Friday, August 25, 2006

As If Pluto Cares

This Thursday, 2,500 leading astronomers defined what a planet is and decided that Pluto (formerly the 9th and smallest planet) didn't make the grade. A planet today is a "celestial body that is in orbit around the Sun, has sufficient mass for its self-gravity to overcome rigit body forces so that it assumes a....Nearly round shape, and has cleared teh neighborhood around its orbit." Instead it will be reclassified in a new set of "dwarf planets." My brother skyped me hurriedly saying that his favorite planet is no more a planet.

But Pluto's gone nowhere. It's been there since the big bang or supposedly after. It may continue to be there or may not. It never knew that some group of "people" in some other neighboring piece of mass decided to call it so and later decided not to call it so. As it is scientifically accepted ("scientifically accepted" again sounds funny), time has limited significance in space (and hence the need for spacetime) - so Pluto could already be gone in our future (earth-future as defined by our limited quantification of time) and we may be now simply wasting our limited earth-time trying to bucket it into a planet and then not. This is true for most aspects that we and our scientists are trying get a handle on - the issue is with our limited understanding and not with our limitless Nature.

Monday, August 21, 2006

Hair, Blogs and Vlogs

It's always fun to be around someone who's just had the aha! One of the many I-don't-get-that type things that my wife does is to have her haircut at home (yes). Last I heard, my grandfather who worked with the bureaucratic British-Indian police force did that. She exactly knew what to do to keep me quiet - I also got some interesting haircut! And so that way I met Ehsaan, the hair stylist who ran away from his hometown Nagpur because his father would beat him up. While he didn't know how old he was ("may be 26, 27 or 28"), he distinctly remembered that it was 15 years since he had seen his mother and stayed in touch with only his brother. He came to Mumbai with nothing, figured he could give styling hair a try because his great grandfathers were hajaams, became really good at it and became a salonist. Now he works in the day at one of the premier salons in town and by evening visits his "special" customers at their homes to reach his monthly personal target of Rs.150,000 (~$3,000) or 120-150 clients.

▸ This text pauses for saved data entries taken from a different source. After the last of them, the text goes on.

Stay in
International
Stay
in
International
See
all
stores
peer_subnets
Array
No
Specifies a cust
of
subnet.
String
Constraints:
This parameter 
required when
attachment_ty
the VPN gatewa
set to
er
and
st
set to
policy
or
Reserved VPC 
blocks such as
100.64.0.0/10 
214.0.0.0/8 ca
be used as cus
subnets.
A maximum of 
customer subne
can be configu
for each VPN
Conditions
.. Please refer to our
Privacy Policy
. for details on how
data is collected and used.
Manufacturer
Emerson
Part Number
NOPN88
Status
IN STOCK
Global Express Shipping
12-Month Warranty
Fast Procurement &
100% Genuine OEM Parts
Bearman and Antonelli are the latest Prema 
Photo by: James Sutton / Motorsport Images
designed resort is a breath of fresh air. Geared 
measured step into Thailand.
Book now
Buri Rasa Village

In between applying white pasty chemicals on my wife's hair, he expressed his immense desire to get fluent in English, browse the Internet and get up to tech-speed for his elite clientele. The aha came when we talked about blogs and vlogs and what he could do with them (he's used to making portfolios using his camera phone) - he instantly got it and rambled with a dreamy daze - "I can view and read about the latest fashion trends in New York and Paris", "I can take appointments online", "I can also create a personal portfolio so my clients can pick the styles they want", "I can build relationships with stylists in Europe"....and so he went....

Wednesday, August 09, 2006

Are Google, Yahoo, Amazon, eBay the only hot Internet stories you know?!

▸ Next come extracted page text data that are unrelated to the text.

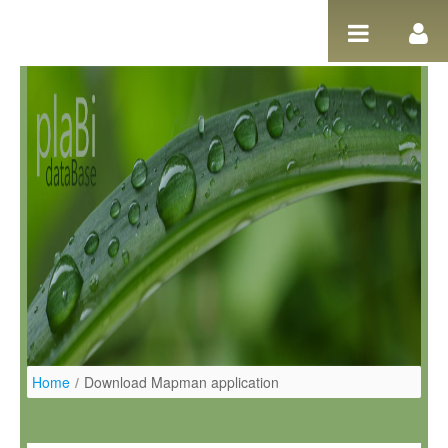
Ugrás a tartalomhoz
Home
/
Download Mapman application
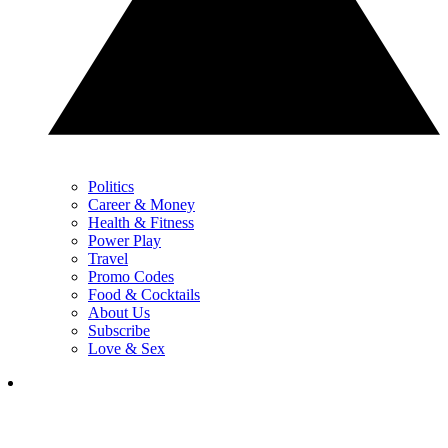
Politics
Career & Money
Health & Fitness
Power Play
Travel
Promo Codes
Food & Cocktails
About Us
Subscribe
Love & Sex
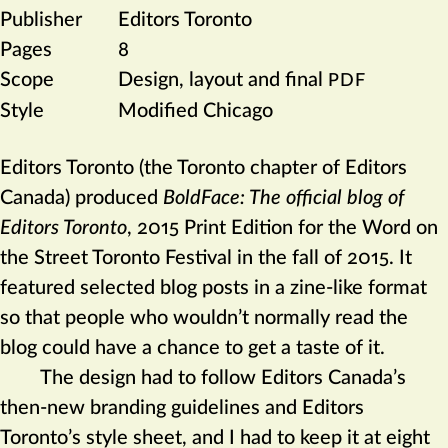
Publisher
Editors Toronto
Pages
8
Scope
Design, layout and final
PDF
Style
Modified Chicago
Editors Toronto (the Toronto chapter of Editors
Canada) produced
BoldFace: The official blog of
Editors Toronto
,
2015 Print Edition for the Word on
the Street Toronto Festival in the fall of 2015. It
featured selected blog posts in a zine-like format
so that people who wouldn’t normally read the
blog could have a chance to get a taste of it.
The design had to follow Editors Canada’s
then-new branding guidelines and Editors
Toronto’s style sheet, and I had to keep it at eight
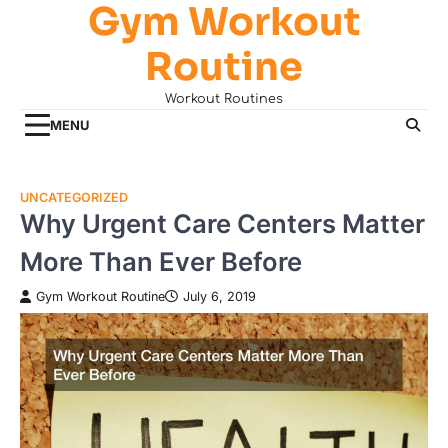
Gym Workout
Skip
to
Routine
content
Workout Routines
MENU
UNCATEGORIZED
Why Urgent Care Centers Matter
More Than Ever Before
Gym Workout Routine
July 6, 2019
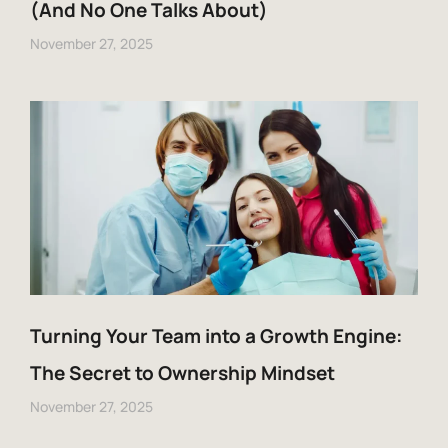
(And No One Talks About)
November 27, 2025
Turning Your Team into a Growth Engine:
The Secret to Ownership Mindset
November 27, 2025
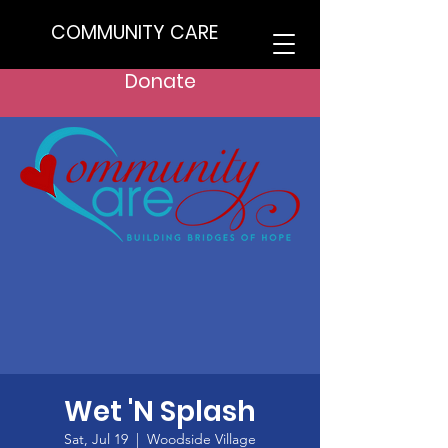
COMMUNITY CARE
Donate
Wet 'N Splash
Sat, Jul 19
  |  
Woodside Village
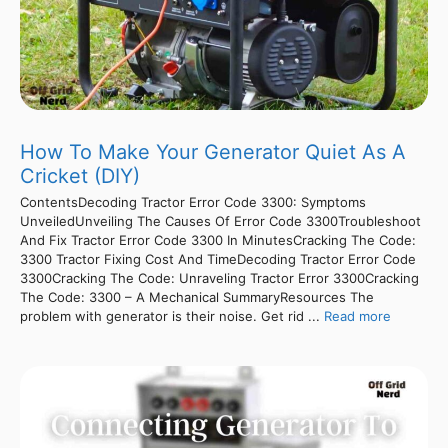
How To Make Your Generator Quiet As A
Cricket (DIY)
ContentsDecoding Tractor Error Code 3300: Symptoms
UnveiledUnveiling The Causes Of Error Code 3300Troubleshoot
And Fix Tractor Error Code 3300 In MinutesCracking The Code:
3300 Tractor Fixing Cost And TimeDecoding Tractor Error Code
3300Cracking The Code: Unraveling Tractor Error 3300Cracking
The Code: 3300 – A Mechanical SummaryResources The
problem with generator is their noise. Get rid ...
Read more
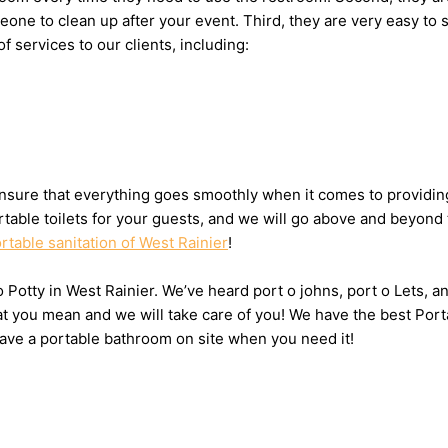
someone to clean up after your event. Third, they are very easy
f services to our clients, including:
sure that everything goes smoothly when it comes to providing t
table toilets for your guests, and we will go above and beyond 
rtable sanitation of West Rainier
!
 o Potty in West Rainier. We’ve heard port o johns, port o Lets,
at you mean and we will take care of you! We have the best Port
have a portable bathroom on site when you need it!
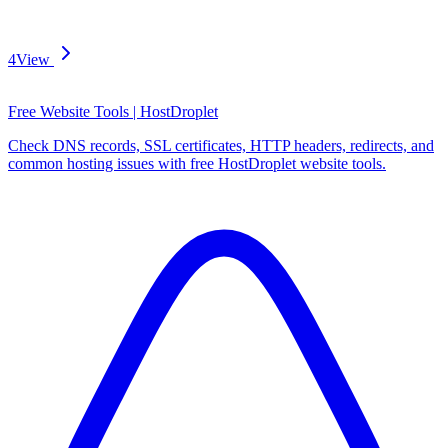
4
View
Free Website Tools | HostDroplet
Check DNS records, SSL certificates, HTTP headers, redirects, and
common hosting issues with free HostDroplet website tools.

Last weekend in Hyderabad, I was riding the city's new, smooth roads along with my parents. Somewhere close to Banjara Hills (aka Beverly Hills of Hyderabad or so they think), a big roulette board on a sign screamed at us: "Come, join the world's largest gaming company - PokerWorld" I already knew the story and narrated it much to my parents' fascination. Here it goes...

PartyGaming (operator of PokerWorld) is one the wildest Internet super success stories that no one talks about - it has offices only in Gibraltar and Hyderabad (yes!) and sells mostly to poker-addicts in the US. Global? Definitely. Big? Super huge. Online? Completely. It was started by a not so unknown one-time queen of Internet porn, Ruth Parasol. Very quickly.... her story goes that her dad (holocaust survivor Richard Parasol) used to own massage parlors in California. She completed her law degree - joined him and got into the phone sex business, then left him and started out on her own on Internet porn. After 1999, the poker business interested her. She found a desi IIT guy called Anurag to write the software for online poker. Anurag's software allowed 70,000 simultaneous players and she gave him 30% of the company. Launched only in 2001, the company quickly grew to $500M in profits by 2005. Today, Anurag Dikshit is worth $3.1billion - 10th richest Indian per Forbes Billionnaires. He roped in his buddy from IIT, Vikrant Bhargava who also made his millions. Dikshit is never openly seen associated with the business and has recently quit the board, sold some shares and even hides behind desks in the company's photos! It's believed that if they have to step into US shores, they risk being arrested. End of story.